__Exercise details__
Extract each line of the records below that contains the word "Tony".

__Exercise inputs__
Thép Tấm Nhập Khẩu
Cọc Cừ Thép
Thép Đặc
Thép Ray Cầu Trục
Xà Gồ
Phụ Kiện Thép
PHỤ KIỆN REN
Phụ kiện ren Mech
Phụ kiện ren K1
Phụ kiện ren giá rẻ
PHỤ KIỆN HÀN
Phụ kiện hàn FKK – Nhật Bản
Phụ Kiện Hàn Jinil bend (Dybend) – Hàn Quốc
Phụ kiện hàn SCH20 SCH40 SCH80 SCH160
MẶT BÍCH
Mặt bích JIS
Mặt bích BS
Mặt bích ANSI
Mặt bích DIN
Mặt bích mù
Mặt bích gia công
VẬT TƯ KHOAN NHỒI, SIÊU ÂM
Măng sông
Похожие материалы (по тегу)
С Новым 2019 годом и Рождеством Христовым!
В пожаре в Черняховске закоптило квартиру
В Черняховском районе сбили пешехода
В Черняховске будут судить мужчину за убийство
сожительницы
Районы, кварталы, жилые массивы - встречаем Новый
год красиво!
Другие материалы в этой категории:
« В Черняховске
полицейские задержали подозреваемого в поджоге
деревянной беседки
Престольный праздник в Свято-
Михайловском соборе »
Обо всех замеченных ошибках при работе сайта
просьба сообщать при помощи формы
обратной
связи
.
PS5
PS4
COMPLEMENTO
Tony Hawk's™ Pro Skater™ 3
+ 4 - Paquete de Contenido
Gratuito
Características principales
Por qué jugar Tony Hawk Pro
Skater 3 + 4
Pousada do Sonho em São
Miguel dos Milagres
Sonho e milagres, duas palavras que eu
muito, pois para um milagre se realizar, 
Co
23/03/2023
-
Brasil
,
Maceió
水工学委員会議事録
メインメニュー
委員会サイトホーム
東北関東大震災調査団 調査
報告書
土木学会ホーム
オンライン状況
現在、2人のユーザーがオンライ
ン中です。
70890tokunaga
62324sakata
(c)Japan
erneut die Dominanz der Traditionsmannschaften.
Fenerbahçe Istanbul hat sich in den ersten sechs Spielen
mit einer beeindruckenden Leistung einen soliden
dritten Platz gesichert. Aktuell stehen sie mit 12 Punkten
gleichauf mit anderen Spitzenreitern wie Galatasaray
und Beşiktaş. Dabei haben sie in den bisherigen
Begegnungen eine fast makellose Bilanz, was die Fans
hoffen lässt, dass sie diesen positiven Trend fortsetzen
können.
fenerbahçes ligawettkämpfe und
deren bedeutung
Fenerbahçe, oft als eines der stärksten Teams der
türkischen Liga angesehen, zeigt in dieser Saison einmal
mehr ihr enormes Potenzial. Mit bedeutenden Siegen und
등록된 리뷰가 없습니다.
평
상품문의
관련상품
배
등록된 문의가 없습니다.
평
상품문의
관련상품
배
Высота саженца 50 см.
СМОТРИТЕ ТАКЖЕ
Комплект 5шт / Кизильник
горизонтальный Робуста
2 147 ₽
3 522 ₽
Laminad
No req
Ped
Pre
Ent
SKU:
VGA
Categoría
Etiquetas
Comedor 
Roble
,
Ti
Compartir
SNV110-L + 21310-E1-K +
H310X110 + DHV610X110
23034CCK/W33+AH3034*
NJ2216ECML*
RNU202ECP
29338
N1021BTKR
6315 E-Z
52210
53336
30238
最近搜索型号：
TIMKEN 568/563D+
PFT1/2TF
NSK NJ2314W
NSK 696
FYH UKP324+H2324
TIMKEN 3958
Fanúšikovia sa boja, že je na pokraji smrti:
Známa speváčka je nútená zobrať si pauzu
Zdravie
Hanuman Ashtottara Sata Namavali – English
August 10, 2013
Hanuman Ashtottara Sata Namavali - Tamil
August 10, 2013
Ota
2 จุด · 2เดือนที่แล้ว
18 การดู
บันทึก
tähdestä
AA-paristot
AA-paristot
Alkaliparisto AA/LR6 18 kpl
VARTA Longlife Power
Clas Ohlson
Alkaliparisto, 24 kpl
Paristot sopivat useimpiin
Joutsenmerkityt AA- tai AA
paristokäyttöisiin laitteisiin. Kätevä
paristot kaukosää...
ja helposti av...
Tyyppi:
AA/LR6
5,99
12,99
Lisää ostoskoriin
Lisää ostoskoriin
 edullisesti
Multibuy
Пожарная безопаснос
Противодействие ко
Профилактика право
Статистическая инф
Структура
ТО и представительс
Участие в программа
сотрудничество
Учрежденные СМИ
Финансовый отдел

__Exercise output__
Tony Hawk's™ Pro Skater™ 3
Por qué jugar Tony Hawk Pro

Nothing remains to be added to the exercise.